▶ **Direction**: Can you rewrite the listing below, changing every "state / province" to "region" and leaving all else as it is?

(Collected data)
## Begin

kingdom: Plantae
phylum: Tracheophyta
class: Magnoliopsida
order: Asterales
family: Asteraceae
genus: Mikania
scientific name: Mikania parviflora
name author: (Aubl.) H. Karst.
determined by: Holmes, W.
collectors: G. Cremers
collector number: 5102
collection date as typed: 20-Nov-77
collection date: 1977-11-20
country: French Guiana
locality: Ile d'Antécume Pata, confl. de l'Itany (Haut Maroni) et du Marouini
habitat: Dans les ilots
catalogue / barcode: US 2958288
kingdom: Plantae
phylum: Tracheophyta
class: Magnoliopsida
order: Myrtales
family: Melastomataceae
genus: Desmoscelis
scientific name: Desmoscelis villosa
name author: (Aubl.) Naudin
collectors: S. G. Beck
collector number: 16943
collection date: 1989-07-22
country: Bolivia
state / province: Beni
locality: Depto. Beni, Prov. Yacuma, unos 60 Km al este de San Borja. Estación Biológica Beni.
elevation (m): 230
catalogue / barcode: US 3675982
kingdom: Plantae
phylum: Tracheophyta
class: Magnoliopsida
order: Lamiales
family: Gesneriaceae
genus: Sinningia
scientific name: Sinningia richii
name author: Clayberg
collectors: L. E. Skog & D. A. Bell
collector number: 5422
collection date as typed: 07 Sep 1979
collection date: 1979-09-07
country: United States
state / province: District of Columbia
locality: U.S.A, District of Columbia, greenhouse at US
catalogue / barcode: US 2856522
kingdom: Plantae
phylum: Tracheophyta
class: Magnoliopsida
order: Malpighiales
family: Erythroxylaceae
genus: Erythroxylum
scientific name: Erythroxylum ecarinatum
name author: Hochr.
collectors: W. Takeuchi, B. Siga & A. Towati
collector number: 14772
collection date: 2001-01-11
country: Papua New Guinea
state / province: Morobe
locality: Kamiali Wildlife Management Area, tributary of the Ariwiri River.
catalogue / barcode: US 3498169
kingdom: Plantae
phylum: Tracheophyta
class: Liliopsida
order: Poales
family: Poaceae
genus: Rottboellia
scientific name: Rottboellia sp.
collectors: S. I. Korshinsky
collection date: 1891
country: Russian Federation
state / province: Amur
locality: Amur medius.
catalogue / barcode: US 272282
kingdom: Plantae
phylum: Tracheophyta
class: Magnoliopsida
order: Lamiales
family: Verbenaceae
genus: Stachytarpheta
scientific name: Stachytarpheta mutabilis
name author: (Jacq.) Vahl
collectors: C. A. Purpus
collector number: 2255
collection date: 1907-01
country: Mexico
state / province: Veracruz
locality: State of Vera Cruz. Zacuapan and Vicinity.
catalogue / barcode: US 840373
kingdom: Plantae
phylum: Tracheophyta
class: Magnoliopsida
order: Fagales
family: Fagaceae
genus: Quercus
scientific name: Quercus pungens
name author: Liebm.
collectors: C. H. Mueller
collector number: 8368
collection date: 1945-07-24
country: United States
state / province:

## End

▶ **Right answer**:
kingdom: Plantae
phylum: Tracheophyta
class: Magnoliopsida
order: Asterales
family: Asteraceae
genus: Mikania
scientific name: Mikania parviflora
name author: (Aubl.) H. Karst.
determined by: Holmes, W.
collectors: G. Cremers
collector number: 5102
collection date as typed: 20-Nov-77
collection date: 1977-11-20
country: French Guiana
locality: Ile d'Antécume Pata, confl. de l'Itany (Haut Maroni) et du Marouini
habitat: Dans les ilots
catalogue / barcode: US 2958288
kingdom: Plantae
phylum: Tracheophyta
class: Magnoliopsida
order: Myrtales
family: Melastomataceae
genus: Desmoscelis
scientific name: Desmoscelis villosa
name author: (Aubl.) Naudin
collectors: S. G. Beck
collector number: 16943
collection date: 1989-07-22
country: Bolivia
region: Beni
locality: Depto. Beni, Prov. Yacuma, unos 60 Km al este de San Borja. Estación Biológica Beni.
elevation (m): 230
catalogue / barcode: US 3675982
kingdom: Plantae
phylum: Tracheophyta
class: Magnoliopsida
order: Lamiales
family: Gesneriaceae
genus: Sinningia
scientific name: Sinningia richii
name author: Clayberg
collectors: L. E. Skog & D. A. Bell
collector number: 5422
collection date as typed: 07 Sep 1979
collection date: 1979-09-07
country: United States
region: District of Columbia
locality: U.S.A, District of Columbia, greenhouse at US
catalogue / barcode: US 2856522
kingdom: Plantae
phylum: Tracheophyta
class: Magnoliopsida
order: Malpighiales
family: Erythroxylaceae
genus: Erythroxylum
scientific name: Erythroxylum ecarinatum
name author: Hochr.
collectors: W. Takeuchi, B. Siga & A. Towati
collector number: 14772
collection date: 2001-01-11
country: Papua New Guinea
region: Morobe
locality: Kamiali Wildlife Management Area, tributary of the Ariwiri River.
catalogue / barcode: US 3498169
kingdom: Plantae
phylum: Tracheophyta
class: Liliopsida
order: Poales
family: Poaceae
genus: Rottboellia
scientific name: Rottboellia sp.
collectors: S. I. Korshinsky
collection date: 1891
country: Russian Federation
region: Amur
locality: Amur medius.
catalogue / barcode: US 272282
kingdom: Plantae
phylum: Tracheophyta
class: Magnoliopsida
order: Lamiales
family: Verbenaceae
genus: Stachytarpheta
scientific name: Stachytarpheta mutabilis
name author: (Jacq.) Vahl
collectors: C. A. Purpus
collector number: 2255
collection date: 1907-01
country: Mexico
region: Veracruz
locality: State of Vera Cruz. Zacuapan and Vicinity.
catalogue / barcode: US 840373
kingdom: Plantae
phylum: Tracheophyta
class: Magnoliopsida
order: Fagales
family: Fagaceae
genus: Quercus
scientific name: Quercus pungens
name author: Liebm.
collectors: C. H. Mueller
collector number: 8368
collection date: 1945-07-24
country: United States
region:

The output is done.